G lui montre aussi les belles plantes et jeunes arbres qu'il a reçus pour son anniversaire. " Ah, mais non, mais non, pas maintenant...! À la Sainte-Catherine, tout bois prend racine! Et tu sais quand c'est la Sainte-Catherine? C'est le 25 novembre, alors...c'est pas le moment pour la mise en terre! Et ça, c'est quoi c't'arbre? Un Co...gnassier??? Mais c'est dégueulasse, bazarde-le! Ton poirier, tiens, tu peux le planter à côté du pommier...Par contre, tu vois, cet arbre? Les branches sont dans les lignes électriques, faut le couper!". Après avoir ingéré tous ces bons conseils terriens, G prend congé de son voisin pour se mettre enfin au travail.
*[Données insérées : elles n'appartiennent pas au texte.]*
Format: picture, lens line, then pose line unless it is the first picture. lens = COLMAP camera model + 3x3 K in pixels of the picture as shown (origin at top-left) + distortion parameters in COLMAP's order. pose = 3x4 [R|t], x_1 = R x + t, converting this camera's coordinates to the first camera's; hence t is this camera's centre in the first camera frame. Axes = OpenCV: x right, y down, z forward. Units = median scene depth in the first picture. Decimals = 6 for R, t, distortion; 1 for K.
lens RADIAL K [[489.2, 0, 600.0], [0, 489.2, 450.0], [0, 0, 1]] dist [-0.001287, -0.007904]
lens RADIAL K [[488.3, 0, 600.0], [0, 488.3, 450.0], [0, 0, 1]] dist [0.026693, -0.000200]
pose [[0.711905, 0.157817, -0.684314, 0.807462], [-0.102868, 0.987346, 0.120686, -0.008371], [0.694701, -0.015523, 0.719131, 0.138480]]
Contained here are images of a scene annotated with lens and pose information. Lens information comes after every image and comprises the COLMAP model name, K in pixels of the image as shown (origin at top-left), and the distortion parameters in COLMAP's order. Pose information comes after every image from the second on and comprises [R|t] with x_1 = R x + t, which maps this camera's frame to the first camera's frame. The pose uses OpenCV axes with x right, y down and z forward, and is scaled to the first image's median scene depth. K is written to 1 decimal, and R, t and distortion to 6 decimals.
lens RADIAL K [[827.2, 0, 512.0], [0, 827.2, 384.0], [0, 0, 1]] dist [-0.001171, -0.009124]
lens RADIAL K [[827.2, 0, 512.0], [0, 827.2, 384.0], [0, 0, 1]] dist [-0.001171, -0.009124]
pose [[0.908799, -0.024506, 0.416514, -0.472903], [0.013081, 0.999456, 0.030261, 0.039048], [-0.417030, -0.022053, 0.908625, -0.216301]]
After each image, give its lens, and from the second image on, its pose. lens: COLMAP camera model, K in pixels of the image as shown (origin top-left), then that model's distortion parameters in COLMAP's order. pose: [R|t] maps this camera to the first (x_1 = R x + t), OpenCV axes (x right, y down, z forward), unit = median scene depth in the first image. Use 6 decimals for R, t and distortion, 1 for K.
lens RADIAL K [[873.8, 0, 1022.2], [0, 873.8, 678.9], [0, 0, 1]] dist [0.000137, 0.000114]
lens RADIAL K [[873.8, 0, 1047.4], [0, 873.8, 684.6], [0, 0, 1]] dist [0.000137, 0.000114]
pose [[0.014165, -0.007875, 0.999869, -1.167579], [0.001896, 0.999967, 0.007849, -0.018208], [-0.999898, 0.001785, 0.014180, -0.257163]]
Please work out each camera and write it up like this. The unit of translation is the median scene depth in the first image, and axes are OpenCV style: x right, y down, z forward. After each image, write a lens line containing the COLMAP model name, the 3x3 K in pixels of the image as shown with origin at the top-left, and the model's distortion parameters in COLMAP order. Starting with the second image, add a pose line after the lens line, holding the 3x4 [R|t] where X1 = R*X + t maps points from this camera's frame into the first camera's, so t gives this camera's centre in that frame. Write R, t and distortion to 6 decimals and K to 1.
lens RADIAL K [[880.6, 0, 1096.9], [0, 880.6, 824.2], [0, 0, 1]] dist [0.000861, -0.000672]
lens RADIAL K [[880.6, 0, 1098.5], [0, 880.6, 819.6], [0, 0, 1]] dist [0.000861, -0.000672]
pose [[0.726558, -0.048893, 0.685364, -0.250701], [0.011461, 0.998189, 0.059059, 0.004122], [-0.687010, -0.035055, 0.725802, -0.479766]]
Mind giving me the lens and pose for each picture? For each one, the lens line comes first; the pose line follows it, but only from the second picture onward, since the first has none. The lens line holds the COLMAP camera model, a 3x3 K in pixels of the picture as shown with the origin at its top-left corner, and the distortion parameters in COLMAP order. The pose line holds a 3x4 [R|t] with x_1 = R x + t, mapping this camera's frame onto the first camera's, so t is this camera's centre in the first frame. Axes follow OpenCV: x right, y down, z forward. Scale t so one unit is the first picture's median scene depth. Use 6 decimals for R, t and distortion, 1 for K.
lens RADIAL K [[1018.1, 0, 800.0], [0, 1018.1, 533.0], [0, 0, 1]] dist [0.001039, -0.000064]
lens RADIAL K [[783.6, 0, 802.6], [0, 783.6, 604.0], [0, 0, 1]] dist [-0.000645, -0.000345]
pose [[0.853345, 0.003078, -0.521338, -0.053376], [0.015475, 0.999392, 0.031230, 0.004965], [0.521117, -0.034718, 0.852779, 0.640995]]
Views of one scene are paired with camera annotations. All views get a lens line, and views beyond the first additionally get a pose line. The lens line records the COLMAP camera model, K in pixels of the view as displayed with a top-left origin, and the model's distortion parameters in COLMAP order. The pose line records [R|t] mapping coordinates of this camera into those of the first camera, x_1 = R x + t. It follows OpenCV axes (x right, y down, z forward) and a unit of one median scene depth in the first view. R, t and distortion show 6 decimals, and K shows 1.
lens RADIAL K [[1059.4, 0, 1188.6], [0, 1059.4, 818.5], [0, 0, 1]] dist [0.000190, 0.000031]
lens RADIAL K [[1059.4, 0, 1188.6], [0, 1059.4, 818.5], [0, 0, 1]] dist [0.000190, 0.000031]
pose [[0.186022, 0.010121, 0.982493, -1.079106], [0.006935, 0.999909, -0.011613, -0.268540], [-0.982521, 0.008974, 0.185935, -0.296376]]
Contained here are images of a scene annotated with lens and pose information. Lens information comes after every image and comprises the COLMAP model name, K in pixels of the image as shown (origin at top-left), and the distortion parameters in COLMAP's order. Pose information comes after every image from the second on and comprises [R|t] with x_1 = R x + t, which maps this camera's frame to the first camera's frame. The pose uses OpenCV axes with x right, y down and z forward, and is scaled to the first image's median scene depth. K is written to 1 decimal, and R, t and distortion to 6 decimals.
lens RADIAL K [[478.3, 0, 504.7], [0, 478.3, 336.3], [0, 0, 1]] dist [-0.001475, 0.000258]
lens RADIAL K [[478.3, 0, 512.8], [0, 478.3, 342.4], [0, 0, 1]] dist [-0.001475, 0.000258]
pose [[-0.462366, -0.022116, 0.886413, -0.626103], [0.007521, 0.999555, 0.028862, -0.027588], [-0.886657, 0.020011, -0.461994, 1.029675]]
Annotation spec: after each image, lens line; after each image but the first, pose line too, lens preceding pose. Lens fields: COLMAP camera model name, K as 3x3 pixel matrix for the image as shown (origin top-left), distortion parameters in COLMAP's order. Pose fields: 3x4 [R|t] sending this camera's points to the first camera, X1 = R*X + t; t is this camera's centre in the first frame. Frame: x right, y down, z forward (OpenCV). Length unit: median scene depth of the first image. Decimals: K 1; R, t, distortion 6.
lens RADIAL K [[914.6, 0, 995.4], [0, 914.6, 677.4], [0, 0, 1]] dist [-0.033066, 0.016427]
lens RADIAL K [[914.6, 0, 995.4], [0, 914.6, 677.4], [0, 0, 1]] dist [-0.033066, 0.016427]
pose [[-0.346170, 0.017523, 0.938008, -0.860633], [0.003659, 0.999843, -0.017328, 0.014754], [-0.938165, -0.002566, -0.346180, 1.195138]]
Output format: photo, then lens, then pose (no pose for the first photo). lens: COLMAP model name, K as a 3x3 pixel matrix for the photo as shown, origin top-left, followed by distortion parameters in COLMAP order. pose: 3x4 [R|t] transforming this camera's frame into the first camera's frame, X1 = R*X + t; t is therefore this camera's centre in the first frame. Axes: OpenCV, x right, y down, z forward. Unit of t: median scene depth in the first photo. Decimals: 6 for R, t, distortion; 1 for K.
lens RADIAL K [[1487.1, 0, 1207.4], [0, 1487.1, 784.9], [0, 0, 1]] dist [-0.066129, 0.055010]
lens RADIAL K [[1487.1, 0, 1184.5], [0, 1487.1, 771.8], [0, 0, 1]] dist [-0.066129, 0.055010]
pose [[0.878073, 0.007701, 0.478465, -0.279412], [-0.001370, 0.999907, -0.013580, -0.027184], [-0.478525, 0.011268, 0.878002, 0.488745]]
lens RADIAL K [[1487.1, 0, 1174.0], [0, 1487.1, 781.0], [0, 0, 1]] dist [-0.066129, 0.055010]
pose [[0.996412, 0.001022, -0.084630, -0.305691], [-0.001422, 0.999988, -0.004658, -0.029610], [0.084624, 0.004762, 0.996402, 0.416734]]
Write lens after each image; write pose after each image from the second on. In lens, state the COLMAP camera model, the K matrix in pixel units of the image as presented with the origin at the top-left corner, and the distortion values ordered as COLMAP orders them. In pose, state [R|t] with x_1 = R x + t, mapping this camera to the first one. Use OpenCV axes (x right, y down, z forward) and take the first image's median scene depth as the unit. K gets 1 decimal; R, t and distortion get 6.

Il constate avec plaisir que l'électricien est enfin passé changer le disjoncteur et que l'eau chaude marche.

Pendant qu'il est en train de vernir les volets, il reçoit une seconde visite et l'homme l'interpelle gentiment. Il a appris par le cuisinier du Luth qu'une forêt de bambous avait pris racine aux Bragades. "Est-ce que cela vous dérange si je viens en chercher quelques-uns? J'aimerais construire des meubles en bambous, et la moindre petite baguette coûte déjà 1 euro."

G essaie de masquer ses larmes de joie. "Prenez tout ce que vous voulez! Revenez quand vous voulez! Tenez voici des outils pour vous aider!" répond-il à l'homme surpris par tant de générosité.

De passage dans la cave, il prend encore les mesures exactes pour le béton, car il avait de beaucoup surestimé le volume et tombe sur le chiffre de : (4mx3m +1mx0.5m + 4mx4m + 5mx0.2m)x0.1m = 3m^3 environ.

Après un passage à déchèterie, il déjeune rapidement un bon petit filet de cabillaud et reprend à lasurer les volets. L'orage l'interrompt cependant, et pour éviter les marques de gouttes, il pose en catastrophe les volets debout à l'entrée du garage, mais l'idée est mauvaise, car l'avant-toit ne protège pas assez bien les volets, qu'il finit par rapatrier dans la salle à manger.

Lorsque le soleil brille à nouveau, il décide de passer la haie au sécateur électrique, mais mal lui en prend. Un mouvement brusque, désordonné et distrait lui fait choir le taille-haie sur la jambe, déchiquetant un bout de peau. Peu après, c'est la rallonge électrique qui y passe et cause un court-circuit. Décidément, la journée n'est pas très productive, alors il plante les arbres, fleurs et tomates reçus à son anniversaire.

Il rentre en boitillant à Genève, ou plutôt à Tannay, au Café de la Plage, pour y célébrer la maturité remportée haut la main par Ne.